坂戸さん方では、1.5㌶の圃場に11種類のリンドウを約10万株栽培している。基本は家族労働で農繁期には数人雇用をしながら出荷に励んでいる。出荷先は、JAで、出荷できない規格外品は直販し出荷ロスを減らしている。
「約20年前に35㌃の面積から始めたリンドウ栽培を、息子夫婦が就農したことをきっかけに規模拡大しました」と話す坂戸さん。品種ごとの開花時期を考慮し栽培、6月下旬から11月中旬まで長期出荷している。
栽培特性を生かして高品質なリンドウを栽培するため、圃場に明渠(めいきょ)排水路をつくり、排水性の良い圃場づくりを心掛けている。
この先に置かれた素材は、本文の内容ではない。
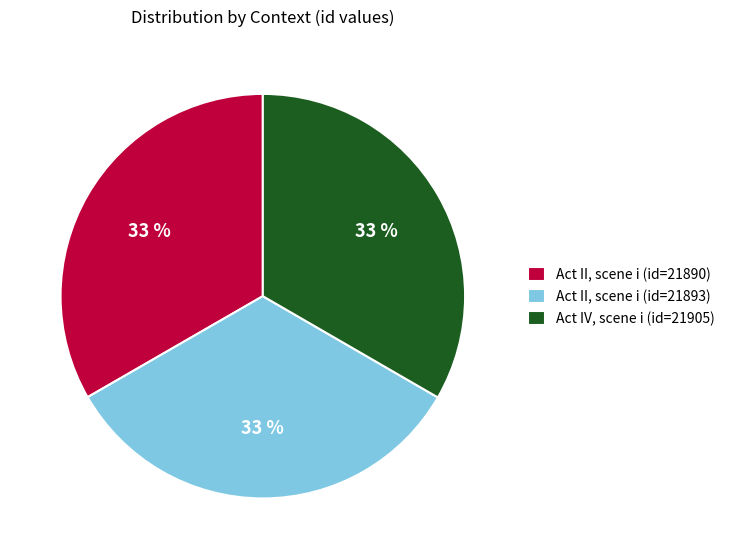

What percentage is the Act II, scene i (id=21893) slice, to the nearest percent?

33%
また、雪があるときに施肥することで、肥料焼けを防ぐことができる雪解け前施肥法の実用性を実証するなど、省力的栽培法にも取り組んでいる。
良質な株を保つことが次年以降の生育に影響するため収穫時はもちろん、収穫後の病害虫対策である残茎処理も手作業で行うなど、株の栽培管理を徹底している。
JA新いわての奥中山花き生産部会一戸支部長として活躍する坂戸さん。年に3、4回程度、現地指導会などを行っており「高齢化が進み生産者が減少しているので新規就農者が増えるように技術の土台を築いていきたいと思っています」と話し技術向上や新規栽培者の育成にも力を入れている。
今後は、「地元に合った新品種を開発したいです。花粉の組み合わせ交配に取り組んで3年目になりますが、どんな色や形の花が咲くのか毎年楽しみです。消費者に求められ、生産者に育てやすい、自分で納得のいく花を咲かせるために今挑戦しています」と目を輝かせながら話してくれた。